If 90% of spend will be “partner assisted” does that mean partners end up being affiliates? It certainly sounds like if it isn’t “partner sourced”, then the partner’s compensation will be smaller. It makes me wonder who is paying for install, support, management, training and break/fix? The customer? For stuff they only rent? The partner won’t be able to for the tiny commission check. Microsoft lost a third of its partners when it closed SBS and tried to force Office365 on all partners. Not all partners want to sell stuff for a referral check. Mainly they like technology and watching it help businesses do work.

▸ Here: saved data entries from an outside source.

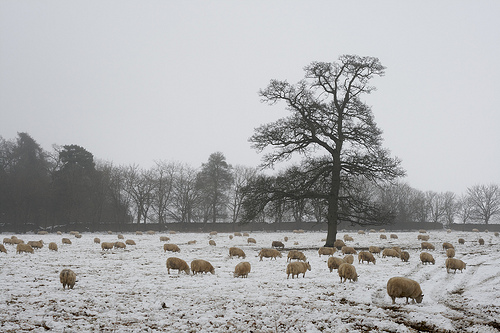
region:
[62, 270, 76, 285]
white sheep in snow covered field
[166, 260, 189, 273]
white sheep in snow covered field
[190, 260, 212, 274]
white sheep in snow covered field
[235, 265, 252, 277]
white sheep in snow covered field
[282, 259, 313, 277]
white sheep in snow covered field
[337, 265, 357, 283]
white sheep in snow covered field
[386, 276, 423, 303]
white sheep in snow covered field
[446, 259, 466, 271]
white sheep in snow covered field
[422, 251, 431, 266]
white sheep in snow covered field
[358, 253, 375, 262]
white sheep in snow covered field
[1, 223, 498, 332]
new snow is in the field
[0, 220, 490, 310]
many sheep are grazing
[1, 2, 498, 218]
the sky is cloudy or foggy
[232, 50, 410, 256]
the large tree in in the field has no leaves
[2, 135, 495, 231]
the trees on the field's edge are leafless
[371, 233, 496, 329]
tire tracks mark a vehicles passage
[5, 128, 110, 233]
the evergreens have not lost their needles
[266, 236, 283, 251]
this sheep is grazing in the tree's shadow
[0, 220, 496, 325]
the snow is fresh but not deep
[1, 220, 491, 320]
the sheep dig through the snow to find browse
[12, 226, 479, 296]
a herd of sheep in a field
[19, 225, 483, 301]
a herd of sheep in a snow covered field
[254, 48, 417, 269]
a bare tree in the field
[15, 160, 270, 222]
a line of bare trees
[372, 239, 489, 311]
tracks in the snow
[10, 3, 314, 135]
a gray sky above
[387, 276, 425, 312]
a sheep grazing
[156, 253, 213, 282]
a couple of sheep grazing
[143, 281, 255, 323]
a snow covered field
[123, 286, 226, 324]
snow and grass in the field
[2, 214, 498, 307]
sheep in a snowy field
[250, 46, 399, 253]
solitary tree in the middle of the field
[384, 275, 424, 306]
a sheep grazing in the snow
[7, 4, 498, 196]
gray featureless sky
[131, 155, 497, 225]
row of windbreak trees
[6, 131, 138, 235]
two large trees at the edge of the field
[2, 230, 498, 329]
a snowy field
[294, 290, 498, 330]
dirt peeking out from under the snow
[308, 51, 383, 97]
the topmost branches of a tree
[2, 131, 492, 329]
snowy winter day for sheep in a field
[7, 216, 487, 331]
field covered in layer of snow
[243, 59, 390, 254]
tree in field covered in snow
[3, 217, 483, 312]
herd of many sheep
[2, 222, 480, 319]
group of sheep grazing in snowy field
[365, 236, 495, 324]
tire tracks in snow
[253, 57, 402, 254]
tree with no leaves on branches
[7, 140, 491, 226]
line of trees on back of field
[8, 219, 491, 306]
white sheep in field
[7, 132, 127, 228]
trees with leaves on left side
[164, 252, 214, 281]
two sheep standing together grazing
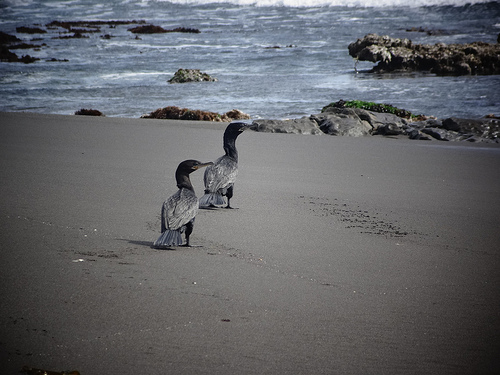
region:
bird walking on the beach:
[152, 160, 209, 250]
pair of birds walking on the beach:
[152, 120, 258, 250]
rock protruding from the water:
[167, 64, 217, 84]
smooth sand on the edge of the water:
[0, 107, 499, 373]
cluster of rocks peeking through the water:
[0, 18, 201, 66]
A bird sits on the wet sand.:
[201, 122, 253, 210]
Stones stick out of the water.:
[348, 33, 498, 75]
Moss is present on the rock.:
[323, 98, 426, 119]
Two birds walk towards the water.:
[152, 120, 253, 245]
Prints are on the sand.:
[301, 193, 406, 235]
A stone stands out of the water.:
[169, 68, 214, 83]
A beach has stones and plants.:
[1, 0, 498, 129]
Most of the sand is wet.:
[1, 112, 493, 373]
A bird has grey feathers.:
[156, 160, 212, 252]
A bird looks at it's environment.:
[155, 157, 215, 252]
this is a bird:
[143, 140, 211, 245]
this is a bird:
[191, 91, 267, 234]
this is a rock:
[325, 100, 405, 155]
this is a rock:
[152, 83, 239, 130]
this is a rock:
[265, 105, 377, 141]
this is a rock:
[145, 54, 221, 103]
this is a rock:
[333, 28, 493, 93]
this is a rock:
[270, 105, 317, 146]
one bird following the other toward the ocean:
[149, 92, 261, 254]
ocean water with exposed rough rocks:
[122, 2, 492, 147]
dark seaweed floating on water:
[3, 3, 209, 69]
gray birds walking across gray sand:
[9, 112, 491, 369]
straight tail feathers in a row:
[150, 227, 187, 249]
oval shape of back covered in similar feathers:
[160, 185, 200, 226]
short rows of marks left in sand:
[300, 185, 420, 245]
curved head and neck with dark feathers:
[175, 150, 200, 187]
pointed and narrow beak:
[192, 158, 215, 171]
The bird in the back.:
[148, 155, 212, 251]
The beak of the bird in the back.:
[194, 161, 211, 167]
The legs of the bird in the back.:
[171, 226, 190, 246]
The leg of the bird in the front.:
[222, 187, 232, 208]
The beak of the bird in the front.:
[242, 124, 254, 132]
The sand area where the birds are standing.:
[9, 114, 494, 373]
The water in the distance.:
[6, 2, 498, 137]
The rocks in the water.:
[16, 6, 475, 132]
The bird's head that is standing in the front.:
[220, 121, 252, 157]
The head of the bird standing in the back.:
[176, 154, 213, 189]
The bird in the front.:
[199, 118, 256, 208]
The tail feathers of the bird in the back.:
[150, 232, 190, 252]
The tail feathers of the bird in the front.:
[197, 191, 228, 210]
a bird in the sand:
[145, 140, 215, 250]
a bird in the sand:
[193, 98, 250, 212]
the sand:
[2, 106, 497, 372]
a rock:
[172, 64, 219, 91]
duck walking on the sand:
[132, 135, 207, 253]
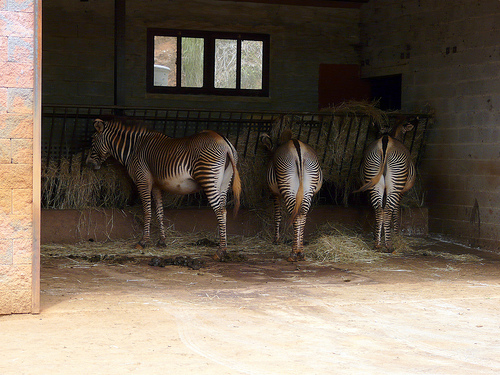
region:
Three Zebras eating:
[70, 90, 441, 279]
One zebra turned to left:
[72, 103, 252, 246]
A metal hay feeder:
[51, 105, 106, 195]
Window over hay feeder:
[137, 17, 262, 103]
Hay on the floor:
[315, 220, 360, 265]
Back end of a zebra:
[260, 125, 332, 230]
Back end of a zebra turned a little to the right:
[367, 122, 418, 247]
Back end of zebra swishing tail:
[354, 130, 418, 242]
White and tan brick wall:
[446, 75, 492, 223]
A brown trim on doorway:
[21, 0, 48, 317]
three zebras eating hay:
[70, 112, 485, 279]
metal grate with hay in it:
[43, 123, 91, 220]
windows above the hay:
[117, 15, 284, 113]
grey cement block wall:
[431, 65, 473, 155]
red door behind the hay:
[314, 63, 385, 110]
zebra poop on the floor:
[142, 245, 214, 277]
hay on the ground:
[314, 219, 364, 264]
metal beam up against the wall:
[102, 12, 133, 103]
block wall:
[2, 55, 44, 260]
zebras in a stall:
[80, 86, 441, 233]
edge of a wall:
[454, 178, 468, 202]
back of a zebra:
[283, 163, 285, 171]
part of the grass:
[347, 231, 362, 251]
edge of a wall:
[23, 213, 62, 268]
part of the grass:
[253, 142, 269, 158]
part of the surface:
[300, 320, 322, 354]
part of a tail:
[283, 228, 288, 242]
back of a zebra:
[286, 165, 297, 179]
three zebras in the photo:
[36, 76, 484, 245]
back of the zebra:
[196, 137, 256, 201]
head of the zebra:
[71, 102, 131, 174]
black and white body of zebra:
[134, 130, 209, 184]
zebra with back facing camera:
[241, 110, 338, 251]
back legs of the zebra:
[275, 211, 335, 261]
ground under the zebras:
[186, 274, 295, 339]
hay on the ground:
[230, 218, 272, 267]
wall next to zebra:
[413, 108, 494, 200]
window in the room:
[127, 10, 294, 100]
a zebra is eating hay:
[82, 115, 240, 257]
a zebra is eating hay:
[258, 133, 318, 263]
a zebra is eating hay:
[349, 120, 420, 252]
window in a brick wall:
[147, 30, 207, 92]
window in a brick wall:
[210, 32, 268, 94]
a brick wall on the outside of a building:
[0, 0, 32, 315]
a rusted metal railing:
[31, 0, 39, 315]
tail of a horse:
[227, 151, 243, 218]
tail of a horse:
[292, 160, 305, 212]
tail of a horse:
[356, 136, 389, 189]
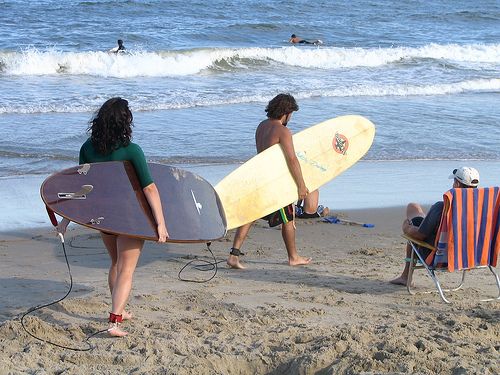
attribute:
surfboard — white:
[213, 112, 375, 229]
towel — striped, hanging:
[446, 187, 498, 271]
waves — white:
[7, 23, 482, 78]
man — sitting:
[391, 164, 478, 288]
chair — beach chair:
[405, 183, 499, 310]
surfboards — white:
[216, 112, 371, 205]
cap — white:
[441, 156, 488, 207]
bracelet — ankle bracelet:
[14, 209, 126, 356]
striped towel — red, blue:
[430, 173, 497, 265]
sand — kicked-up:
[381, 313, 393, 348]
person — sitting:
[387, 164, 480, 287]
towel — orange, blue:
[452, 190, 479, 284]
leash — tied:
[21, 231, 123, 350]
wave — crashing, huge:
[0, 42, 497, 80]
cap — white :
[450, 166, 479, 186]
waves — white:
[56, 20, 487, 120]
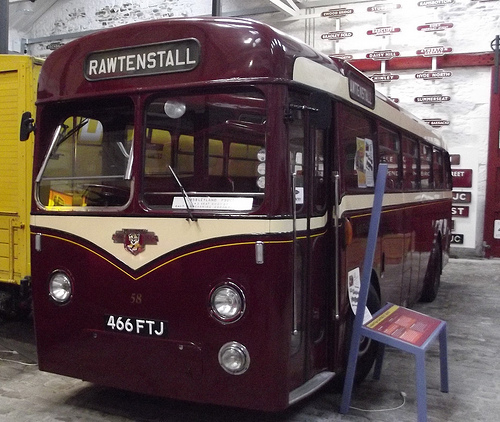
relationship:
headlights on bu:
[44, 264, 255, 378] [17, 12, 463, 414]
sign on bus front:
[83, 36, 200, 73] [30, 22, 284, 405]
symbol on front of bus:
[111, 227, 159, 256] [32, 17, 486, 416]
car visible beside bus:
[0, 52, 257, 286] [32, 17, 486, 416]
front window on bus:
[139, 84, 269, 214] [32, 17, 486, 416]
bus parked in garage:
[32, 17, 486, 416] [3, 0, 490, 417]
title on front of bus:
[87, 46, 196, 75] [72, 51, 357, 327]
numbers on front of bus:
[105, 314, 135, 330] [40, 25, 310, 385]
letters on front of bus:
[134, 318, 164, 336] [40, 25, 310, 385]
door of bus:
[283, 89, 338, 391] [32, 17, 486, 416]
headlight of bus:
[46, 264, 73, 308] [32, 17, 486, 416]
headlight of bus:
[203, 277, 250, 328] [32, 17, 486, 416]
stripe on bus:
[30, 188, 454, 270] [32, 17, 486, 416]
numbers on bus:
[103, 312, 135, 333] [32, 17, 486, 416]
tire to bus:
[429, 226, 449, 301] [32, 17, 486, 416]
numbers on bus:
[102, 312, 174, 337] [32, 17, 486, 416]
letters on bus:
[85, 47, 205, 76] [32, 17, 486, 416]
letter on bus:
[152, 317, 167, 338] [32, 17, 486, 416]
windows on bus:
[429, 148, 449, 187] [32, 17, 486, 416]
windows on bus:
[416, 141, 438, 186] [32, 17, 486, 416]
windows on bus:
[400, 134, 425, 188] [32, 17, 486, 416]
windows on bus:
[376, 124, 416, 191] [32, 17, 486, 416]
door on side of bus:
[283, 89, 335, 391] [32, 17, 486, 416]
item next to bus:
[351, 298, 458, 403] [32, 17, 486, 416]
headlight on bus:
[205, 278, 246, 323] [32, 17, 486, 416]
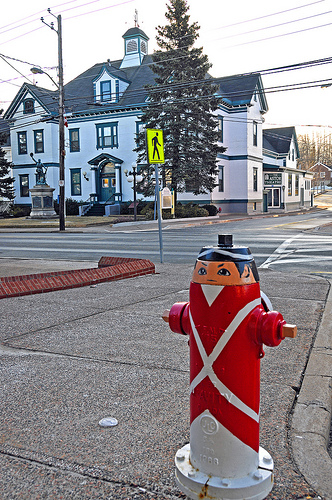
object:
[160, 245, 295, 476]
firehydrant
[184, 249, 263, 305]
character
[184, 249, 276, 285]
face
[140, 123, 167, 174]
sign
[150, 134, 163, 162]
man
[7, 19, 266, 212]
house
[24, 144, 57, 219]
statue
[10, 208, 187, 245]
ground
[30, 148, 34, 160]
something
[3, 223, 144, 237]
sidewalk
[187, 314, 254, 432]
x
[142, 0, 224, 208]
tree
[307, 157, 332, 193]
house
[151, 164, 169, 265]
metal pole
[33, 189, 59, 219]
base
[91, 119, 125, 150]
window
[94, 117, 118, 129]
trim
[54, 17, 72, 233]
telephone pole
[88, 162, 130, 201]
door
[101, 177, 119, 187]
glass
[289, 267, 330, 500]
curb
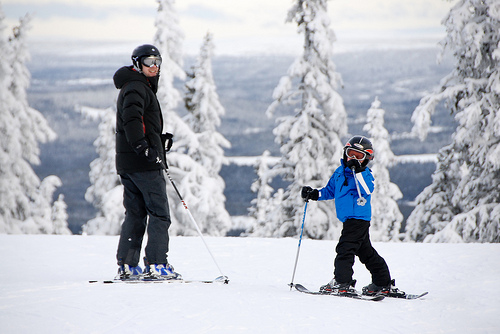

When you consider a $400 invoice, represents less than $100 to a partner to pay bills, comp sales reps, and support the customer, how many hours can you spend with a customer per month for $60-80? Not much.

Doug Dawson wrote about the data storage dilemma that is coming. There is also the power and climate problem coming. How do these conflagrations affect the current Forrester trends? Data centers are burning up too much power (and not enough of it is renewable). The cost of storing data will increase as more and more data is stored by each person and business – iCloud, Google, Amazon – photos, songs, movies, Instagram, FB, and on and on. Do these costs – power, storage, carbon offset and more – get passed along to the buyer? Yes. So all subscriptions will increase soon.

Will most businesses rent everything and own nothing? That changes the balance sheet and increases the cost of doing business. If you rent everything and store everything in the cloud, who controls your data? That gets into a whole other debate about privacy, security and liability.

“But the big change is that 80% of these partners will no longer collect customer funds.” The understanding is that if it is procured via a marketplace, the bill will come from the vendor or the marketplace; the MSP won’t bill for it or white-label it. Unfortunately, white-label and single-bill are not going away. Just look at cybersecurity and UCaaS where MSPs white label, bundle and bill for those services. If the MSP isn’t billing for it, again who will support it?

I see a different section of the channel and a different segment of businesses. I don’t have a data driven 10,000 foot view (and I don’t talk to enterprise CIOs, who quite frankly probably don’t know anything about procurement).